The Hornsdale Power Reserve is a grid-connected battery complex co-located with the Hornsdale Wind Farm. It was built by Tesla, Inc. for about US$50 million.

It is owned and operated by Neoen, with the government having the right to call on the stored power under certain circumstances. It provides a total of 129 MWh of storage capable of discharge at 100 MW into the power grid. It provides several services to the grid:
- 70 MW running for 10 minutes (11.7 MWh) is contracted to the government to provide stability to the grid (grid services) and prevent load-shedding blackouts while other generators are started in the event of sudden drops in wind or other network issues. This service has reduced the cost of grid services to the Australian Energy Market Operator by 90%.

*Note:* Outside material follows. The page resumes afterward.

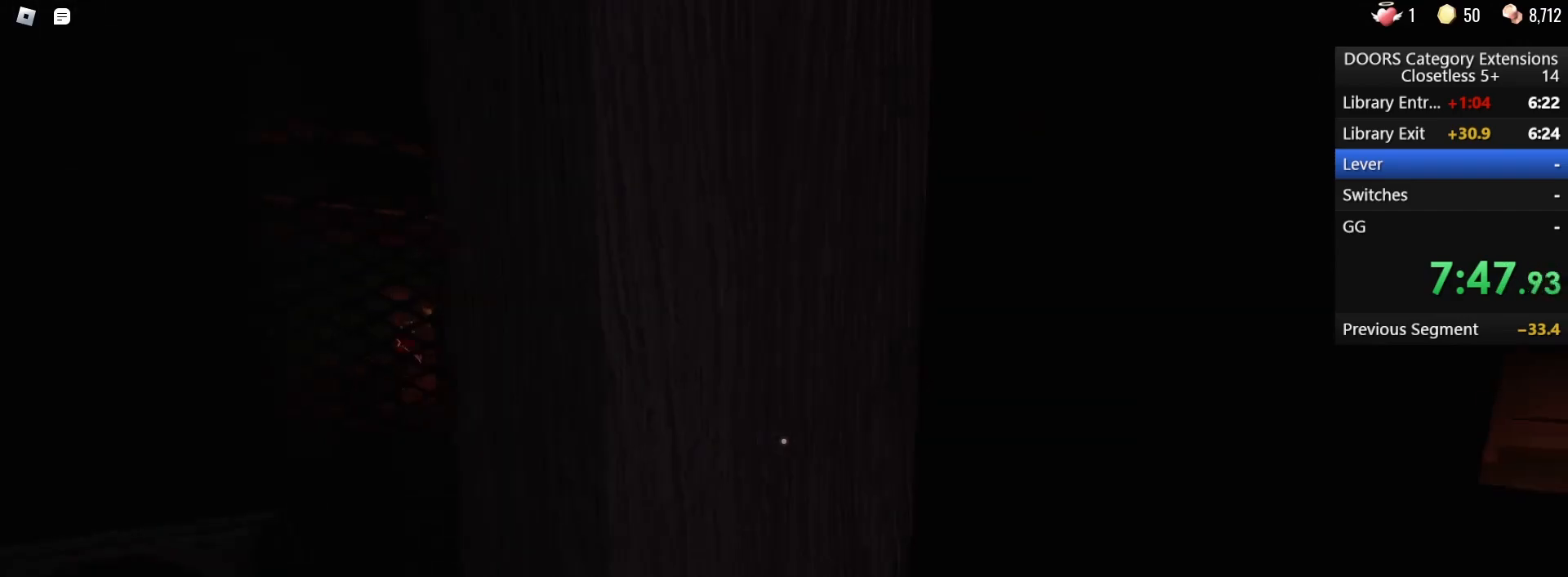
{"keys": ["a"], "mouse": [], "events": [[267, "d", "up"], [417, "w", "up"], [467, "a", "down"]]}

- 30 MW for 3 hours (90 MWh) is used by Neoen for load management to store energy when prices are low and sell it when demand is high.

The battery construction was completed and testing began on 25 November 2017. It was connected to the grid on 1 December 2017. This easily beat Elon Musk's wager of "100 days from contract signature", which started when a grid connection agreement was signed with ElectraNet on 29 September 2017. Tesla had already begun construction, and some units were already operational by the time the contract was signed. Due to the project's success and the area's demand for stable electricity output, the project was expanded by 50% in November 2019. The upgraded system is capable of discharge at 150 MW into the power grid.